- MATERIAL FOR THE TASK:
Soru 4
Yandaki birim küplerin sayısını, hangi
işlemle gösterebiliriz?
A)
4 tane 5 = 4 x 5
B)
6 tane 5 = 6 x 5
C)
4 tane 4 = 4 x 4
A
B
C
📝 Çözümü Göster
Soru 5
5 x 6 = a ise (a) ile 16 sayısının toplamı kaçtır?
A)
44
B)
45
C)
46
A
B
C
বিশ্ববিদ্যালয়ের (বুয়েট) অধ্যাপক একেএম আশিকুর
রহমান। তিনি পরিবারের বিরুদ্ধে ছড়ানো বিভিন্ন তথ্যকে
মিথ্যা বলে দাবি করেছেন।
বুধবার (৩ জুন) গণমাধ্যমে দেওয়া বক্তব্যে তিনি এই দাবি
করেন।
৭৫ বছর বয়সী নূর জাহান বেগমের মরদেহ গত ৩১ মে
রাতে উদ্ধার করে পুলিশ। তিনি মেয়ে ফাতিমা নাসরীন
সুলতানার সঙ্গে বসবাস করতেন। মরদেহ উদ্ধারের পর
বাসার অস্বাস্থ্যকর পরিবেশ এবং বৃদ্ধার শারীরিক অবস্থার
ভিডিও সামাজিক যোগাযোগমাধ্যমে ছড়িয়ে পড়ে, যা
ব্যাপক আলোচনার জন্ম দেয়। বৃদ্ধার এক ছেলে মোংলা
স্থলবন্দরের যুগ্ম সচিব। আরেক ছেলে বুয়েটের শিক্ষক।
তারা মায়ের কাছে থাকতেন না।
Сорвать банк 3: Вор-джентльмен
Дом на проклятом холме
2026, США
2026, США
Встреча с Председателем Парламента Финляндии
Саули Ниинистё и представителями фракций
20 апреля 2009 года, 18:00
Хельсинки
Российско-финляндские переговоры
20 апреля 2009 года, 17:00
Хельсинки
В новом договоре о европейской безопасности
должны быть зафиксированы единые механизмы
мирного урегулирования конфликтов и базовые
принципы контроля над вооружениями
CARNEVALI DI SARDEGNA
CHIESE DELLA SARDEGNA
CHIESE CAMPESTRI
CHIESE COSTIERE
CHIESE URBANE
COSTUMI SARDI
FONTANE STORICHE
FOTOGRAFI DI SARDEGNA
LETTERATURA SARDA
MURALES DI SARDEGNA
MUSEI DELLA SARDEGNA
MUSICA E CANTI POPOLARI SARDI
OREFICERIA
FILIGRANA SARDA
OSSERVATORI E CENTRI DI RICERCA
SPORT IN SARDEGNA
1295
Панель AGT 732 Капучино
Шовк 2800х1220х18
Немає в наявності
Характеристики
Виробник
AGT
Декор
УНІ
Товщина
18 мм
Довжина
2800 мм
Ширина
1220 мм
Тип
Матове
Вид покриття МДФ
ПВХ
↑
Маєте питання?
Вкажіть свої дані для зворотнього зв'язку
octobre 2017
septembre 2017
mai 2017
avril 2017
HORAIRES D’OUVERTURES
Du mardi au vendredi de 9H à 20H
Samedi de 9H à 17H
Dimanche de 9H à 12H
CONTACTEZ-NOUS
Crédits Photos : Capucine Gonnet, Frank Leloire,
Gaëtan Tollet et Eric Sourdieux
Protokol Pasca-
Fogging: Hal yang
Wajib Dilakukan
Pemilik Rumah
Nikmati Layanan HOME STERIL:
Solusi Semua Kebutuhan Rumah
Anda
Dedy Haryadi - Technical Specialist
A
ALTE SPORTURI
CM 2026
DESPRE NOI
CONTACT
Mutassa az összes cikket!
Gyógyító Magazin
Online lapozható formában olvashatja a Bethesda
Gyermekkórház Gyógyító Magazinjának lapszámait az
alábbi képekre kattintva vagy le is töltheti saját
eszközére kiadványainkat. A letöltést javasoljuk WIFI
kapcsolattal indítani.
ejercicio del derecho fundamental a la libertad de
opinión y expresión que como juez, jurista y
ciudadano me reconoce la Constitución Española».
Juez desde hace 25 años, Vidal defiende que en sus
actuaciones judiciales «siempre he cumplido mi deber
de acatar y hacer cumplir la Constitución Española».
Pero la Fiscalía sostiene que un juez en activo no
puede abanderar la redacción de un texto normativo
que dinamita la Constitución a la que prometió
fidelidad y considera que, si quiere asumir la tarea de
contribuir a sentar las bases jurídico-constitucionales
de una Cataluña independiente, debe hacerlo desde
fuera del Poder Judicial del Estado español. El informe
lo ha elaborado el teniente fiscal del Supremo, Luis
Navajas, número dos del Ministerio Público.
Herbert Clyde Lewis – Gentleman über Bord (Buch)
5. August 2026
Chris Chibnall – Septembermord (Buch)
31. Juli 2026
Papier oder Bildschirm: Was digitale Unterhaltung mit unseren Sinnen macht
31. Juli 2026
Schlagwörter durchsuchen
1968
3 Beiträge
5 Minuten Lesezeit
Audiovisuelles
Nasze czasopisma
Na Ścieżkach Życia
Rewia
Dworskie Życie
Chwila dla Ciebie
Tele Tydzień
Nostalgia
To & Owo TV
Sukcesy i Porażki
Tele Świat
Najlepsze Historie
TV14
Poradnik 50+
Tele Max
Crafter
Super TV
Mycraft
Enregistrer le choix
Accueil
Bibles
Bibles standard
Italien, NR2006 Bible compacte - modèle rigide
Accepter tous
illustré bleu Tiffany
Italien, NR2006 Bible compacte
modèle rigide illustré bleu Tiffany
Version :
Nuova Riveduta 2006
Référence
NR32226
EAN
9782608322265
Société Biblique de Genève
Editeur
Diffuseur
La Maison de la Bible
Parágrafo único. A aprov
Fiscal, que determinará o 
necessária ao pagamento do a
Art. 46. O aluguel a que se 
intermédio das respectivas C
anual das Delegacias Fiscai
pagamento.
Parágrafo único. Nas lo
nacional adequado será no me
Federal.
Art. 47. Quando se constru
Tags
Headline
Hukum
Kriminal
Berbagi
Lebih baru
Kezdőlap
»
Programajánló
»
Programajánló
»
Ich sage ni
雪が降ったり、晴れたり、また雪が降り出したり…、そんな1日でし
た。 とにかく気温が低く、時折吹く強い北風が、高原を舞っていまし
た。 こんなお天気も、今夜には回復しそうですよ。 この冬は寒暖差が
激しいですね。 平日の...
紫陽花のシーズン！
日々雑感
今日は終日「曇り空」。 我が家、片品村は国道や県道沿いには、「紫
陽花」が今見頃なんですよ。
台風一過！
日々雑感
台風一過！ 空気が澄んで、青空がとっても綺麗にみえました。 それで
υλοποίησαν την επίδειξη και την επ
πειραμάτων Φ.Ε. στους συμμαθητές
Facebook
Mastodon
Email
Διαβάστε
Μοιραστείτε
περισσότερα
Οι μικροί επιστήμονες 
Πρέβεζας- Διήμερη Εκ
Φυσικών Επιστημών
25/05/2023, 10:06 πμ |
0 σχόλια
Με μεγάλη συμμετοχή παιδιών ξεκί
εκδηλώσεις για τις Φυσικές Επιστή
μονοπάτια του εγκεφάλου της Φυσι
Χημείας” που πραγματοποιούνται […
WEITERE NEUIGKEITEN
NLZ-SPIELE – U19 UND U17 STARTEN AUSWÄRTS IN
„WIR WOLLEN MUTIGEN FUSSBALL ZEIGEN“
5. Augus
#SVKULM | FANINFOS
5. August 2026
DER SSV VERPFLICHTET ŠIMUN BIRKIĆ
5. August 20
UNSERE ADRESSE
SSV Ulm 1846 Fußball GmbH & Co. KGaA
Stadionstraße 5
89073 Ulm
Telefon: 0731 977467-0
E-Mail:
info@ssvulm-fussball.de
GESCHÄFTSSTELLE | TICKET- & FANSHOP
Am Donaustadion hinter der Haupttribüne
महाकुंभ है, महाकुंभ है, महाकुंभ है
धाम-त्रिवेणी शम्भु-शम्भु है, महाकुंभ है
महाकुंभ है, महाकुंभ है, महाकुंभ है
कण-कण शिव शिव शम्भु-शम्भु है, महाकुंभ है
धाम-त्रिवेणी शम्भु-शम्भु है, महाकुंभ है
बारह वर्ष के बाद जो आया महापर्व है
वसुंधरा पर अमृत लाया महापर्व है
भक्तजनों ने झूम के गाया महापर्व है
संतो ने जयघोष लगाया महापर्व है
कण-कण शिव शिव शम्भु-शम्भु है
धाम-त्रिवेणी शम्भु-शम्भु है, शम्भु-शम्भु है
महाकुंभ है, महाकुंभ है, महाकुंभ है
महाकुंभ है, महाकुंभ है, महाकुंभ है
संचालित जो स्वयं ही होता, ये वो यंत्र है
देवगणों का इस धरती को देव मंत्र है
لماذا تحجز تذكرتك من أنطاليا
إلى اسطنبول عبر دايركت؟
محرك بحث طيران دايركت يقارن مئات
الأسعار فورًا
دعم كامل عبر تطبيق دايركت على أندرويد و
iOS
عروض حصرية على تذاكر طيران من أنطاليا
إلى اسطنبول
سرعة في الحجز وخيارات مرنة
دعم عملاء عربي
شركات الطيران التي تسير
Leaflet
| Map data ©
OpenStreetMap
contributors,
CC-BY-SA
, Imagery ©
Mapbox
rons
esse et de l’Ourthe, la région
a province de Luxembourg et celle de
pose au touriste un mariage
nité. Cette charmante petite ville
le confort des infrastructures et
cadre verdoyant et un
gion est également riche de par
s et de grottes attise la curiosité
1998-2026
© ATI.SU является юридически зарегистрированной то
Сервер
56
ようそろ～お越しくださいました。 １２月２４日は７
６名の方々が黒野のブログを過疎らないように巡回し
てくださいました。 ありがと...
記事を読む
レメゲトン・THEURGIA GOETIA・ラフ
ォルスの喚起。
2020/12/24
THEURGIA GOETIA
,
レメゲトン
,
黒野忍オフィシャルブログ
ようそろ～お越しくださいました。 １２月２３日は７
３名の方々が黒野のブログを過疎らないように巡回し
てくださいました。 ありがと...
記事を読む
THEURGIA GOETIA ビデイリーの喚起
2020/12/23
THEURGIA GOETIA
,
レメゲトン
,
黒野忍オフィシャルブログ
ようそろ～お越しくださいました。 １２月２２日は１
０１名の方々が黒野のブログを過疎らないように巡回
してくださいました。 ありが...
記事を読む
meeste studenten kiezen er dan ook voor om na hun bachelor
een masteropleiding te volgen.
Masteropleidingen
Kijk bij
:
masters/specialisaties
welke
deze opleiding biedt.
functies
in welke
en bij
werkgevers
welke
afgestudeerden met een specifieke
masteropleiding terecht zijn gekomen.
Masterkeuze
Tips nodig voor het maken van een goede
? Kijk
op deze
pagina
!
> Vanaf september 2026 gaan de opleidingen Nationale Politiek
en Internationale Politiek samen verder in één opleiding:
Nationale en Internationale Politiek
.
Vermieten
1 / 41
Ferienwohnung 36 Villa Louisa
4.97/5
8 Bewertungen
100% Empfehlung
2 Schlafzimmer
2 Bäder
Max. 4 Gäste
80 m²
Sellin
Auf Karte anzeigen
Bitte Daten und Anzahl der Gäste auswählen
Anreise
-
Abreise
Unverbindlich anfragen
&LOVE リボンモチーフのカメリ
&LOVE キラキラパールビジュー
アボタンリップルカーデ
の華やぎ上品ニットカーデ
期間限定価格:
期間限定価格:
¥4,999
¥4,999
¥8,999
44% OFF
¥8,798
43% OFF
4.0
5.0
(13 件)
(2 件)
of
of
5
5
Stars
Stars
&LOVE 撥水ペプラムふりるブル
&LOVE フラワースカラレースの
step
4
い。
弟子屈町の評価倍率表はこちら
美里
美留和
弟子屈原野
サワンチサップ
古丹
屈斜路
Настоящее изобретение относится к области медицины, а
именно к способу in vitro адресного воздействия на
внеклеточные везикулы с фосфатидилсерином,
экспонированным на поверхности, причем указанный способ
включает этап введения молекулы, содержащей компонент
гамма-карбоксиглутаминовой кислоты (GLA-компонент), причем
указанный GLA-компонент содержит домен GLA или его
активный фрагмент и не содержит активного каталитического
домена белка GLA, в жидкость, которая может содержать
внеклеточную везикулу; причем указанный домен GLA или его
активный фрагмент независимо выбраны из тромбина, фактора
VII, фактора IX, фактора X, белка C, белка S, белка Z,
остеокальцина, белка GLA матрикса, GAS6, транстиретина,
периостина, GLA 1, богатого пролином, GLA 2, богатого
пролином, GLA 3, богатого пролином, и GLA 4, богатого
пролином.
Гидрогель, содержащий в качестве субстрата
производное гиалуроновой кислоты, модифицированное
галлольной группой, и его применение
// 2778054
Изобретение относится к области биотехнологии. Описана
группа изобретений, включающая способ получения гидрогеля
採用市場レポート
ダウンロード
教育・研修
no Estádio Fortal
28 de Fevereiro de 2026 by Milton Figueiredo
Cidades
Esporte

- WHAT IS EXPECTED: Beginning with the line holding "nité. Cette charmante petite ville" and ending with the line holding "ようそろ～お越しくださいました。 １２月２２日は１", write out the stretch of material above exactly; add no further lines.

- OUTPUT OF THE TASK:
nité. Cette charmante petite ville
le confort des infrastructures et
cadre verdoyant et un
gion est également riche de par
s et de grottes attise la curiosité
1998-2026
© ATI.SU является юридически зарегистрированной то
Сервер
56
ようそろ～お越しくださいました。 １２月２４日は７
６名の方々が黒野のブログを過疎らないように巡回し
てくださいました。 ありがと...
記事を読む
レメゲトン・THEURGIA GOETIA・ラフ
ォルスの喚起。
2020/12/24
THEURGIA GOETIA
,
レメゲトン
,
黒野忍オフィシャルブログ
ようそろ～お越しくださいました。 １２月２３日は７
３名の方々が黒野のブログを過疎らないように巡回し
てくださいました。 ありがと...
記事を読む
THEURGIA GOETIA ビデイリーの喚起
2020/12/23
THEURGIA GOETIA
,
レメゲトン
,
黒野忍オフィシャルブログ
ようそろ～お越しくださいました。 １２月２２日は１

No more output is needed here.